§ **Prompt**
Please answer these questions about the Wyoming excavation page:
1. Which two animals are named as companions during the work?
2. Who is collecting the samples?
3. What climate did Wyoming have 55 million years ago?

You are here: Home » ... » ... » ... » Excavations in Wyoming » Excavations in Wyoming - page 2

Excavations in Wyoming - page 2

Send this page to somebody Print this page
Titel: Monday, 7th July

Hello,

Gazelles and grasshoppers, our curious but shy companions during our work. They are looking at the intruders. And we can only now and then look at them, because we have to analyse the geological sediments in the sections around us.

Christian Dupuis and Etienne Steurbaut are collecting samples which allow us to determine the proportion of CO2 in the atmosphere, 55 million years ago. At that date, there used to be a subtropical climate in Wyoming (just as in Belgium).

§ **Records supplied**
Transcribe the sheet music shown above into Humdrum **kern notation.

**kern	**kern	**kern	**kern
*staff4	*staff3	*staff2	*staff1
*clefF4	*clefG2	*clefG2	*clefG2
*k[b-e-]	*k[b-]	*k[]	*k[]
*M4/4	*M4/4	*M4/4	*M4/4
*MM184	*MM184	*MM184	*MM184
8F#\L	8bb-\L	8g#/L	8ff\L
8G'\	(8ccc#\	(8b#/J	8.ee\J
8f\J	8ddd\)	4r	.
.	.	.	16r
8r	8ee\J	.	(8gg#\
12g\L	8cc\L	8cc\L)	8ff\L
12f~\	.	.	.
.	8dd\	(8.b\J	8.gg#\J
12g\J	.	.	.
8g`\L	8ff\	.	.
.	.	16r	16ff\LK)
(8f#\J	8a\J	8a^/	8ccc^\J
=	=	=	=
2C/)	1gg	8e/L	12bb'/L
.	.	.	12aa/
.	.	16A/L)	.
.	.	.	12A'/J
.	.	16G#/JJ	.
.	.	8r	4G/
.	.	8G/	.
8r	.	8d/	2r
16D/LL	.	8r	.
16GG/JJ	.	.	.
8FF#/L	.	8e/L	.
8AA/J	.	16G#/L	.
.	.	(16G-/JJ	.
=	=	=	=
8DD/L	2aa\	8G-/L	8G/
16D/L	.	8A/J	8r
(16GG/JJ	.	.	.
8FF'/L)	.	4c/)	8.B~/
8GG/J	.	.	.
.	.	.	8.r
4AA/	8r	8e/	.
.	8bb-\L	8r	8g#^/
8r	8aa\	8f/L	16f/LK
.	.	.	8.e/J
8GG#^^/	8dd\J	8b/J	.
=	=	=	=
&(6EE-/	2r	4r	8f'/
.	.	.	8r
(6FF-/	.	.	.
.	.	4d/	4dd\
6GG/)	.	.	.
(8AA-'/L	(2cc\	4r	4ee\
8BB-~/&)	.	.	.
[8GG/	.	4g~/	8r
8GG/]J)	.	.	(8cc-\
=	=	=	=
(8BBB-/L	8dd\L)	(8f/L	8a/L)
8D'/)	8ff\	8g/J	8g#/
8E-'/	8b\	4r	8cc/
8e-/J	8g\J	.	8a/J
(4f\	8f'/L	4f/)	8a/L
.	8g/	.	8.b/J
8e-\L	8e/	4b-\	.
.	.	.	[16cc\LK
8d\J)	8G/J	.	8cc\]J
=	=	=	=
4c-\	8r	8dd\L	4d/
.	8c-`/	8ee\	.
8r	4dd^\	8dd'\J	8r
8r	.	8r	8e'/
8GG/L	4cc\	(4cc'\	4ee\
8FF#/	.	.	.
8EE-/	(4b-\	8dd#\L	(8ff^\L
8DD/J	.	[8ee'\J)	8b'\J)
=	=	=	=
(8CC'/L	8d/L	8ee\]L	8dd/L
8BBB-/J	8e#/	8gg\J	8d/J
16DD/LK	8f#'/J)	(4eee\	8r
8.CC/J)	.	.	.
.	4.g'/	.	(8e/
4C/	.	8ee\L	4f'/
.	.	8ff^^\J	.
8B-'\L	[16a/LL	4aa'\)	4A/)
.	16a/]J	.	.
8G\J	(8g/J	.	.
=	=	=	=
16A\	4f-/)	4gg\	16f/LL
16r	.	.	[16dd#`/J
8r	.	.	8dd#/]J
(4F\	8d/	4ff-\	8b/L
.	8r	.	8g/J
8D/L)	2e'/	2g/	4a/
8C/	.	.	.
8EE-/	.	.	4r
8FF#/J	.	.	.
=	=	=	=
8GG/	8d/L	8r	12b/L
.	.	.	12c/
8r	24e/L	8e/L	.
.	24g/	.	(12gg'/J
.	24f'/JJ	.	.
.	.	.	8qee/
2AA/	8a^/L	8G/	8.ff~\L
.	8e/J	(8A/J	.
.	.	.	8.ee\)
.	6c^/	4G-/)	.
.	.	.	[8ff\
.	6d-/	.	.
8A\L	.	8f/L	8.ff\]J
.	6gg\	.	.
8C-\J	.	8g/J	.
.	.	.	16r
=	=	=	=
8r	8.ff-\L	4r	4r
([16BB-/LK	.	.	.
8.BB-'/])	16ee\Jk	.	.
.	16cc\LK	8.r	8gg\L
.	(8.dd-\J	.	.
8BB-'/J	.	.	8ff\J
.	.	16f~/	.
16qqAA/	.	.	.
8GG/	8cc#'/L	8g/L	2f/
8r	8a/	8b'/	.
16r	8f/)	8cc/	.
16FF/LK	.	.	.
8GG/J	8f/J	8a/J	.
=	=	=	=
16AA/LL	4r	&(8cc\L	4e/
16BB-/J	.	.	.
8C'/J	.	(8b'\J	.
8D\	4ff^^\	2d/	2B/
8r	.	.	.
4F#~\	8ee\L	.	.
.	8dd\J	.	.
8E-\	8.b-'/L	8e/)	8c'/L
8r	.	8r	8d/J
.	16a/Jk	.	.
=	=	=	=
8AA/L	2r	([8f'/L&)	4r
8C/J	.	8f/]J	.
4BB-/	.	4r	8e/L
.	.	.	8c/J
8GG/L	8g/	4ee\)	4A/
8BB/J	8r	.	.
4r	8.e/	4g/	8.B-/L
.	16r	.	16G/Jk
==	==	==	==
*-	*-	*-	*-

§ **Response to the exercise**
1. Gazelles and grasshoppers.
2. Christian Dupuis and Etienne Steurbaut.
3. A subtropical climate.